16 Campuses Recognized as Top Partners in Green Power

May 15, 2017

The Environmental Protection Agency (EPA) recently announced this year’s winners of its popular Green Power Partnership—100 organizations including 16 colleges and universities that use the most renewable energy.

Organizations meet EPA partnership requirements by using any combination of three product options: renewable energy certificates, on-site generation, and utility green power products. The higher education institutions recognized as leaders in green power use mostly solar and wind energy.

The University of Tennessee, Knoxville, with 246 million kWh of green power annually and 95 percent green power coming from solar and wind, is the highest-ranking higher education institution.
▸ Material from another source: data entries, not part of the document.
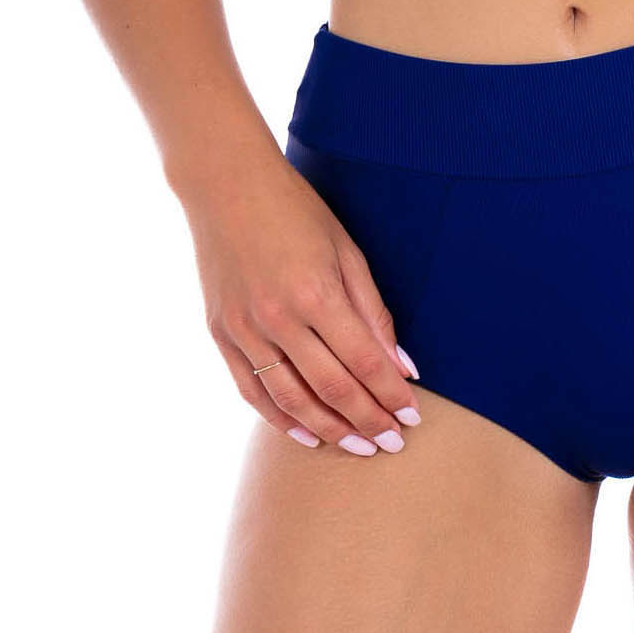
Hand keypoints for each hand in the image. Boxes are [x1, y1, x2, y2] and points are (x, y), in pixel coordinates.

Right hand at [177, 147, 423, 456]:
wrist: (226, 186)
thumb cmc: (297, 211)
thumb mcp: (346, 250)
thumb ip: (374, 312)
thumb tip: (402, 367)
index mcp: (316, 292)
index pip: (364, 361)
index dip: (391, 395)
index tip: (412, 418)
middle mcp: (278, 317)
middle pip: (332, 387)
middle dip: (368, 421)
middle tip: (392, 444)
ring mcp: (244, 329)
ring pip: (291, 399)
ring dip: (329, 430)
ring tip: (358, 447)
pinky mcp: (221, 334)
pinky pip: (252, 391)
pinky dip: (281, 419)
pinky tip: (307, 435)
The previous incumbent, the University at Buffalo, State University of New York, ranked next with 97 percent of its annual power of 213 million kWh coming from solar and wind.

The higher education institutions on this year’s list include:

  • University of Tennessee, Knoxville (31/100)
  • University at Buffalo, the State University of New York (39/100)
  • University of Pennsylvania (42/100)
  • Georgetown University (49/100)
  • Stanford University (50/100)
  • University of Oklahoma (56/100)
  • Carnegie Mellon University (57/100)
  • Northwestern University (59/100)
  • University of California (67/100)
  • The Ohio State University (69/100)
  • Oklahoma State University (72/100)
  • Drexel University (73/100)
  • University of Missouri (79/100)
  • University of Maryland (82/100)
  • University of South Florida (88/100)
  • University of Wisconsin (95/100)

The EPA also released a separate list recognizing the 30 colleges and universities that use the most green power of all campuses. The institutions used a combined 2.8 billion kilowatt hours of green power annually—equivalent to the electrical use of more than 256,000 average American homes.